What to work on. From the first line to the last, please print the entries exactly, omitting pictures.

*** Opening The input ***

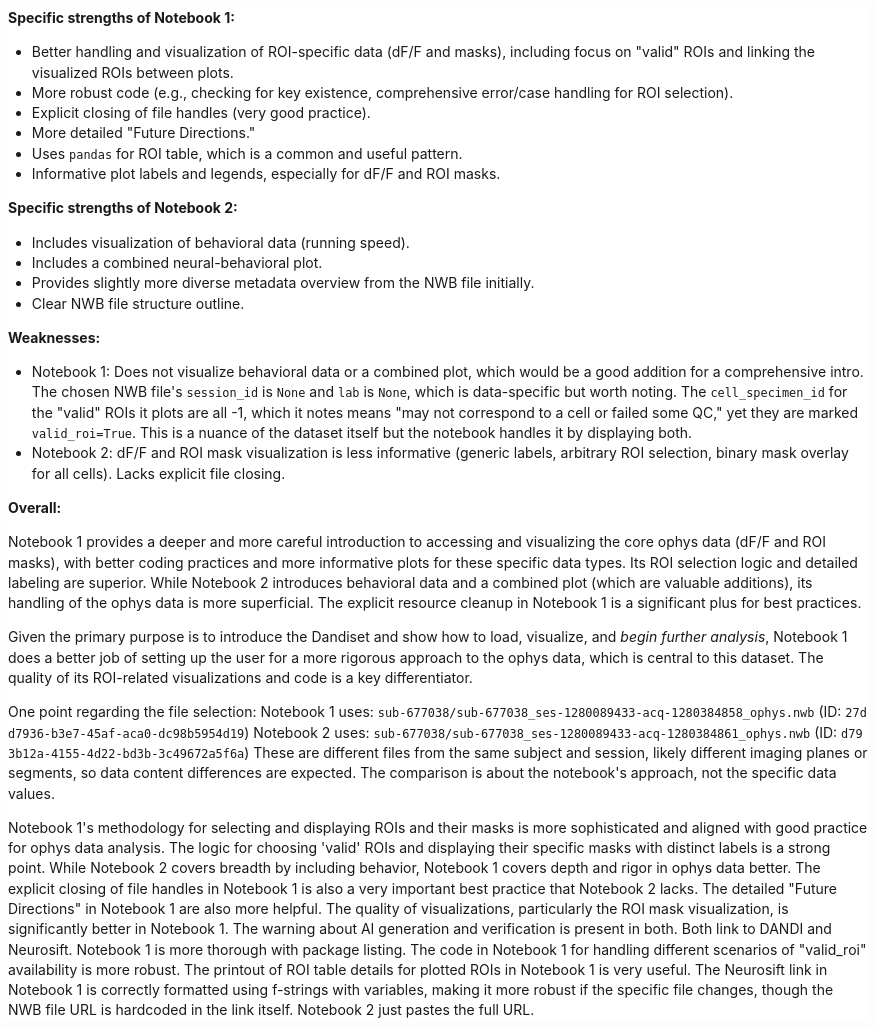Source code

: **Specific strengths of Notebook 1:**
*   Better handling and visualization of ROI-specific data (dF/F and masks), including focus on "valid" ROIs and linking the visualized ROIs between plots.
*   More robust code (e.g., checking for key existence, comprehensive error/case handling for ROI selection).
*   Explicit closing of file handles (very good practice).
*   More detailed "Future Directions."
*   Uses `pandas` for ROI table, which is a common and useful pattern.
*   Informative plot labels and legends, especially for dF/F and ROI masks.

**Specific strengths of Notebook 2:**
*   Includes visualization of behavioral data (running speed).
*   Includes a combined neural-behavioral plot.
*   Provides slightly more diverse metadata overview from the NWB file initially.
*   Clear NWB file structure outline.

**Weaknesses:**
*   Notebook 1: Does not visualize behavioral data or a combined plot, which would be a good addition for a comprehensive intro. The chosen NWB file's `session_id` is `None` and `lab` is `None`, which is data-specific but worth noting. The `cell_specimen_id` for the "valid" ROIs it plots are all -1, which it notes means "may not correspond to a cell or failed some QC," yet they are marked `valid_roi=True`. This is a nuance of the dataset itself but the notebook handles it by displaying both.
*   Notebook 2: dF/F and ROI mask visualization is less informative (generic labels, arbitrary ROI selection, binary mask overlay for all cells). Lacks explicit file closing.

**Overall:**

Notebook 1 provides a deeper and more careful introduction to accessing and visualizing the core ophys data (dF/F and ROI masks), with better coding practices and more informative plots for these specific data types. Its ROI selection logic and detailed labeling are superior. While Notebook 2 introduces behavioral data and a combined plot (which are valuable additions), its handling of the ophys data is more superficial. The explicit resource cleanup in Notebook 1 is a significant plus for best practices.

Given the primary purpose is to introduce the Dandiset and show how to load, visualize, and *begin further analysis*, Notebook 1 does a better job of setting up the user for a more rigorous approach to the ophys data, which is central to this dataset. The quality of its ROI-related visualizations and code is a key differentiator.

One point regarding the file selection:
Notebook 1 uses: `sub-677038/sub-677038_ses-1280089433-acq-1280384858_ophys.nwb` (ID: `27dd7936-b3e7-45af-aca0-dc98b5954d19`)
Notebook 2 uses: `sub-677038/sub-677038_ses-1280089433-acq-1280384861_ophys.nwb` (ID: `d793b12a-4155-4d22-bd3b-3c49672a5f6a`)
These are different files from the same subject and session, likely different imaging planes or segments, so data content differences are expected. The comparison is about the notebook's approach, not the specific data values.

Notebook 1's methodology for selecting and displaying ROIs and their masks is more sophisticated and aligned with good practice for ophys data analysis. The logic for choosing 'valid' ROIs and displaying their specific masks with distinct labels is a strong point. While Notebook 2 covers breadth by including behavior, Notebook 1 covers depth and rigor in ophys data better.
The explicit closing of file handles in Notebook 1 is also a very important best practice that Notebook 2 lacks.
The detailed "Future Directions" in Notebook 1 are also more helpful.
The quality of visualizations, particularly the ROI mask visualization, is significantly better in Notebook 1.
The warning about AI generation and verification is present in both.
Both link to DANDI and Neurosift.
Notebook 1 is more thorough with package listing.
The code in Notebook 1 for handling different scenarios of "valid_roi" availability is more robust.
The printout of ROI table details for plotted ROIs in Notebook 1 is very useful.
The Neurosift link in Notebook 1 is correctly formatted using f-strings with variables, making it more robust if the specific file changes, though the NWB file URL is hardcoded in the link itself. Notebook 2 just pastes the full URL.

*** Closing The input ***

Expected answer.
Source code

: **Specific strengths of Notebook 1:**
*   Better handling and visualization of ROI-specific data (dF/F and masks), including focus on "valid" ROIs and linking the visualized ROIs between plots.
*   More robust code (e.g., checking for key existence, comprehensive error/case handling for ROI selection).
*   Explicit closing of file handles (very good practice).
*   More detailed "Future Directions."
*   Uses `pandas` for ROI table, which is a common and useful pattern.
*   Informative plot labels and legends, especially for dF/F and ROI masks.

**Specific strengths of Notebook 2:**
*   Includes visualization of behavioral data (running speed).
*   Includes a combined neural-behavioral plot.
*   Provides slightly more diverse metadata overview from the NWB file initially.
*   Clear NWB file structure outline.

**Weaknesses:**
*   Notebook 1: Does not visualize behavioral data or a combined plot, which would be a good addition for a comprehensive intro. The chosen NWB file's `session_id` is `None` and `lab` is `None`, which is data-specific but worth noting. The `cell_specimen_id` for the "valid" ROIs it plots are all -1, which it notes means "may not correspond to a cell or failed some QC," yet they are marked `valid_roi=True`. This is a nuance of the dataset itself but the notebook handles it by displaying both.
*   Notebook 2: dF/F and ROI mask visualization is less informative (generic labels, arbitrary ROI selection, binary mask overlay for all cells). Lacks explicit file closing.

**Overall:**

Notebook 1 provides a deeper and more careful introduction to accessing and visualizing the core ophys data (dF/F and ROI masks), with better coding practices and more informative plots for these specific data types. Its ROI selection logic and detailed labeling are superior. While Notebook 2 introduces behavioral data and a combined plot (which are valuable additions), its handling of the ophys data is more superficial. The explicit resource cleanup in Notebook 1 is a significant plus for best practices.

Given the primary purpose is to introduce the Dandiset and show how to load, visualize, and *begin further analysis*, Notebook 1 does a better job of setting up the user for a more rigorous approach to the ophys data, which is central to this dataset. The quality of its ROI-related visualizations and code is a key differentiator.

One point regarding the file selection:
Notebook 1 uses: `sub-677038/sub-677038_ses-1280089433-acq-1280384858_ophys.nwb` (ID: `27dd7936-b3e7-45af-aca0-dc98b5954d19`)
Notebook 2 uses: `sub-677038/sub-677038_ses-1280089433-acq-1280384861_ophys.nwb` (ID: `d793b12a-4155-4d22-bd3b-3c49672a5f6a`)
These are different files from the same subject and session, likely different imaging planes or segments, so data content differences are expected. The comparison is about the notebook's approach, not the specific data values.

Notebook 1's methodology for selecting and displaying ROIs and their masks is more sophisticated and aligned with good practice for ophys data analysis. The logic for choosing 'valid' ROIs and displaying their specific masks with distinct labels is a strong point. While Notebook 2 covers breadth by including behavior, Notebook 1 covers depth and rigor in ophys data better.
The explicit closing of file handles in Notebook 1 is also a very important best practice that Notebook 2 lacks.
The detailed "Future Directions" in Notebook 1 are also more helpful.
The quality of visualizations, particularly the ROI mask visualization, is significantly better in Notebook 1.
The warning about AI generation and verification is present in both.
Both link to DANDI and Neurosift.
Notebook 1 is more thorough with package listing.
The code in Notebook 1 for handling different scenarios of "valid_roi" availability is more robust.
The printout of ROI table details for plotted ROIs in Notebook 1 is very useful.
The Neurosift link in Notebook 1 is correctly formatted using f-strings with variables, making it more robust if the specific file changes, though the NWB file URL is hardcoded in the link itself. Notebook 2 just pastes the full URL.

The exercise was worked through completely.